Photo by Allison Haver



Originally published: 2014-05-15 17:18:29
Last modified: 2014-05-15 17:19:14

NC Cooperative Extension celebrates 100 years

by Allison Haver

More than 4,000 farmers, gardeners, landowners and children participated in the Watauga County Cooperative Extension Center's meetings, workshops and programs offered in 2013.

The Watauga County Center of the N.C. Cooperative Extension held its annual "Report to the People" luncheon on Wednesday to celebrate the 100th anniversary of the state's Cooperative Extension and to review the county center's highlights and accomplishments of the past year.

"This year, we decided to have the 'Report to the People' in May, rather than in March, and couple that with the centennial celebration of our organization," Watauga Cooperative Extension Executive Director Jim Hamilton said.

"Nationally, the extension began in 1914, and I believe the state cooperative extension began in 1914, as well, so we are 100 years old," he said.

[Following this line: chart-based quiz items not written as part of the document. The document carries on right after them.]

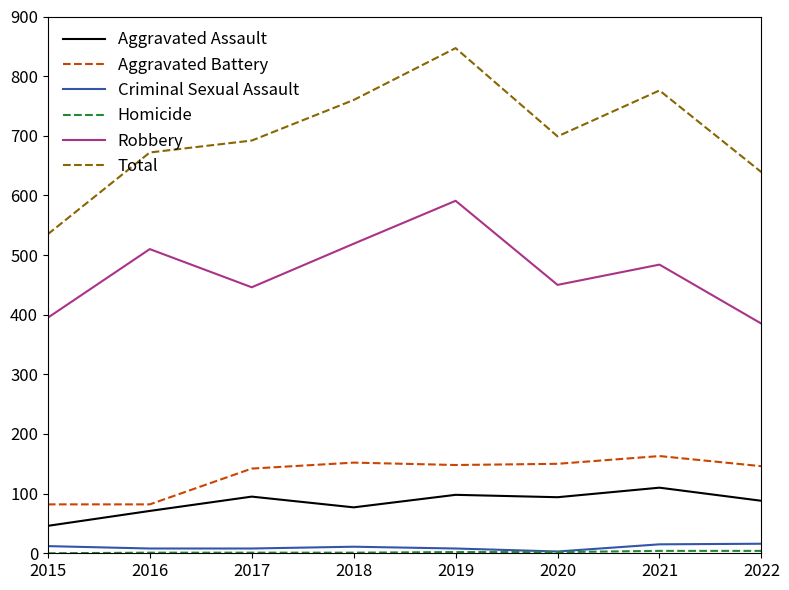

What is the difference between the maximum and minimum values in the Total series?

312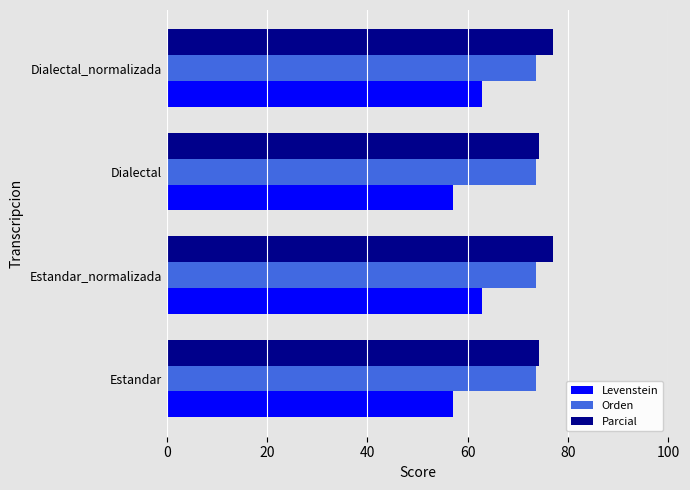

What is the difference between the highest and lowest values at Dialectal?

17.1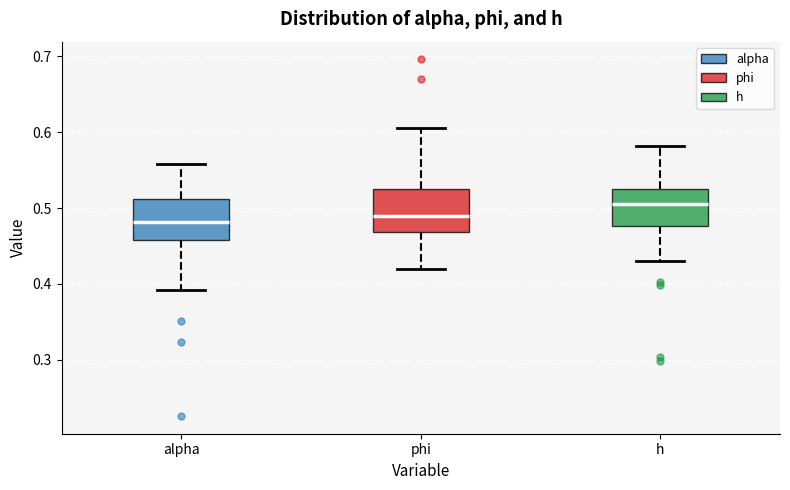

Where does the upper whisker of the box for alpha end on the y-axis? The values are not printed on the chart, so give them approximately, as read against the axis.

0.56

Hamilton said that the extension is currently undergoing a visioning strategy based on about a decade of budget issues, and that administration was in the middle of coming up with ways to make the extension more efficient.

"I think that is administration code for cutting in certain areas; I think we will be fine here in Watauga County," Hamilton said. "As you all know, we have very strong support from the county and town."

The Watauga Cooperative Extension Center's focus areas include Christmas trees and horticulture, livestock and field crops, family and consumer science, alternative and organic agriculture, 4-H and youth development, forest soil and water resources, pesticide education and safety and local food infrastructure.

In 2013, the extension office held 145 meetings, workshops, demonstrations and programs that hosted more than 4,600 participants.

In addition, extension staff members recorded the center's blog has had almost 50,000 views since the page's inception in 2011.

The local foods programming in 2013 continued to increase due to the growing demand and interest from consumers, producers and retailers, according to extension officials.

More than 600 visitors participated in the High County Farm Tour last year, visiting 29 area farms.

In addition, more than 250 participants attended programs on topics such as organic vegetable production, season extension, small fruit production and ginseng.

Extension programming continued to be involved with Watauga County Schools in 2013. Watauga County extension agents and nonprofit partners planted fall gardens with 90 first- through third-grade students in efforts to encourage vegetable consumption. The gardens also served as a way for low-income rural schools to have access to healthy food, officials said.
The 4-H Energy Transformation curriculum was also implemented in two sixth-grade classes, educating more than 40 students on the effects of energy use in the world.

The extension also continued to help promote the county's "choose and cut" Christmas tree marketing effort by securing a $10,000 grant for the county's Tourism and Development Authority to increase marketing efforts promoting choose-and-cut producers.

More than 200 farmworkers received safety training provided by the extension last year, which reduced on-farm injuries, officials said.
 The Cooperative Extension is a program of N.C. State and N.C. A&T universities.